O grupo, com sede na cidade de Turin, foi fundado em 1895 por Luigi Lavazza e tornou-se a terceira maior companhia de café em vendas varejistas, de acordo com o Euromonitor, após uma série de aquisições, incluindo na Dinamarca e na França.

“Se quisermos ser independentes nesse grande processo de consolidação, só há uma possibilidade: crescer. Ou você vende ou cresce, não há outra alternativa”, disse Antonio Baravalle, diretor executivo da companhia familiar. Segundo ele, a Lavazza estava estudando potenciais aquisições enquanto também investia no crescimento das vendas.

Apesar dos grandes avanços, a companhia possui apenas 3% do mercado global, ainda estando distante das grandes Nestlé e JAB, que juntas possuem mais de um terço do mercado global de café, de acordo com o Euromonitor. “Há espaço para um terceiro grupo independente. Somos sortudos de ter uma das poucas marcas potenciais globais de café, estamos na parte premium do mercado e no segmento baseado no espresso, que está crescendo”, afirmou Baravalle, reconhecendo a diferença de tamanho.

A JAB, veículo de investimento da multimilionária Reimann, gastou US$ 30 bilhões nos últimos quatro anos com aquisições de marcas de café, incluindo a Keurig Green Mountain e a Jacobs Douwe Egberts.

As receitas da Lavazza foram impulsionadas em 29% em 2016, comparado com 2015, após a compra da Carte Noir, maior marca varejista de café da França, chegando a € 1,9 bilhão (aproximadamente US$ 2 bilhão), de acordo com os resultados anuais da companhia.

Segundo Baravalle, o objetivo do grupo é alcançar receitas de € 2,2 bilhões (aproximadamente US$ 2,4 bilhões) com as novas aquisições até 2020: “dentro de mais um ano, seremos capazes de avaliar outras oportunidades”, disse. A companhia possuía um caixa líquido de € 700 milhões (cerca de US$ 772 milhões) e seria capaz de aumentar em até € 1,5 bilhão (US$ 1,65 bilhão) seu potencial para fusões e aquisições, ficando com € 2 bilhões (US$ 2,20 bilhões). “Temos dinheiro suficiente para gastar em nosso próprio caminho antes de considerar uma IPO”, garantiu o diretor.

Quando se exclui as aquisições, os novos produtos, incluindo o Protissimol, primeiro café instantâneo premium do grupo, ajudaram a impulsionar um crescimento orgânico de 4%. Os lucros operacionais de € 46 milhões (cerca de US$ 50 milhões) cresceram em 34%.

Antes de Baravalle assumir o controle do grupo de Turin em 2011, 30% das vendas vinham de fora da Itália. Após sua entrada, as vendas de fora subiram para 60% no último ano.
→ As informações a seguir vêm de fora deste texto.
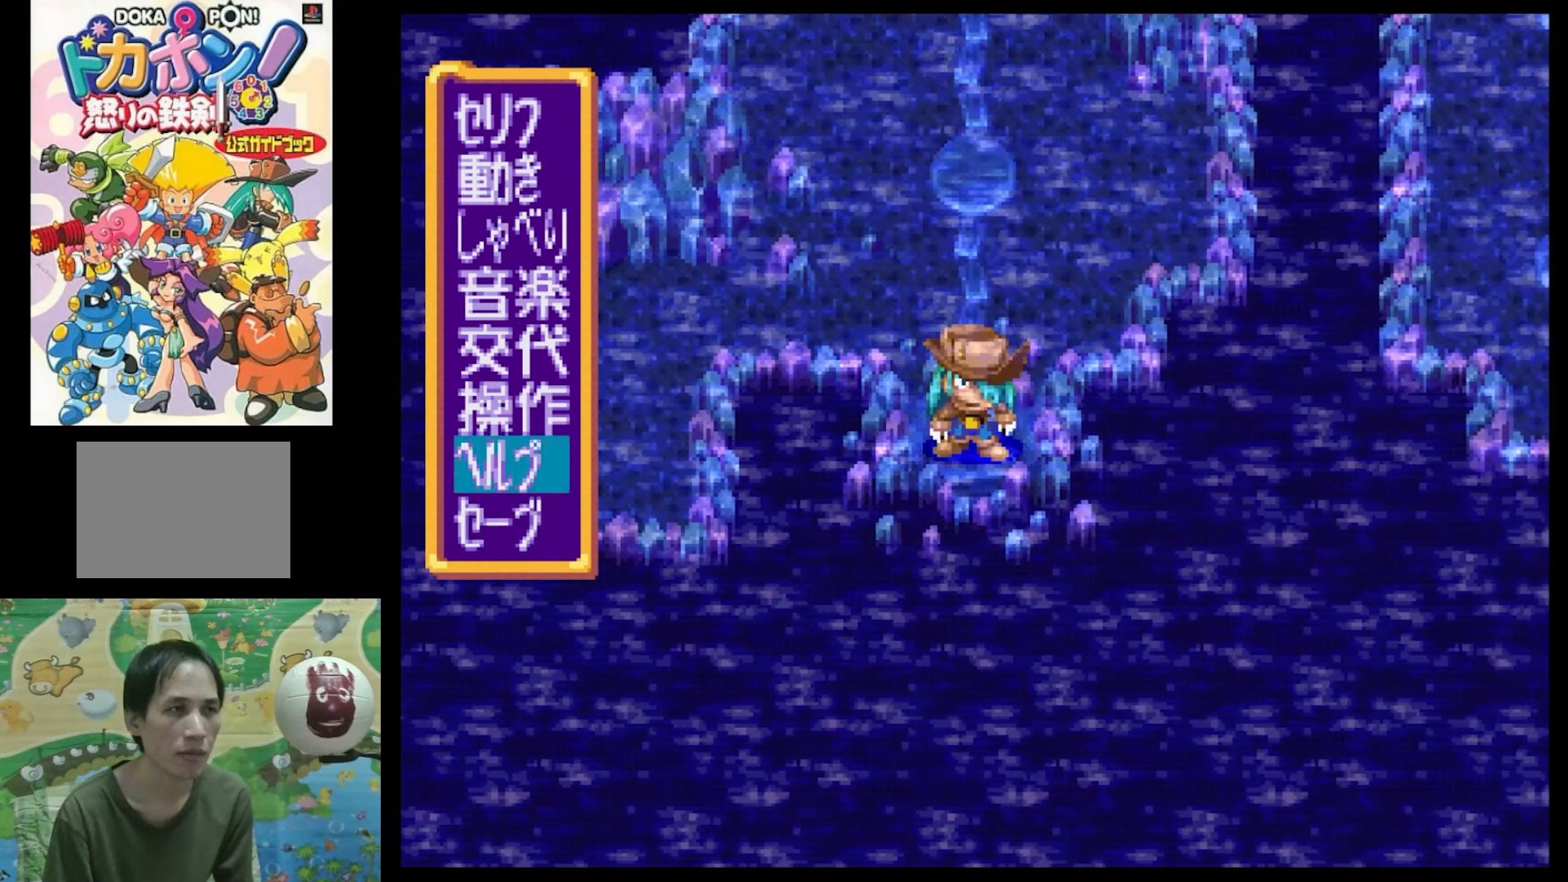
{"buttons": [], "events": [[34, "CROSS", "down"], [100, "CROSS", "up"]]}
O diretor é ex-executivo da Fiat e do grupo de bebidas Diageo.

A participação da Lavazza no mercado doméstico aumentou levemente para 41%. Apesar disso, a companhia enfrentará a concorrência da norte-americana Starbucks, que abriu sua primeira loja em Milão. “A competição está aumentando para todos”, disse Baravalle, adicionando que a expansão global da Starbucks é positiva para o grupo. “Estou muito feliz com a Starbucks abrindo em todos os lugares, pois eles estão fazendo com que as pessoas migrem do café instantâneo para o espresso”, acrescentou.

Segundo o diretor, a América do Norte, Alemanha e o norte da Europa eram áreas atrativas para a expansão da Lavazza. Também destacou que o café certificado como de comércio justo e o café orgânico são os segmentos de crescimento mais rápidos para potenciais fusões e aquisições. “Há apenas uma regra: a posse da companhia continuará com a família Lavazza”, afirmou.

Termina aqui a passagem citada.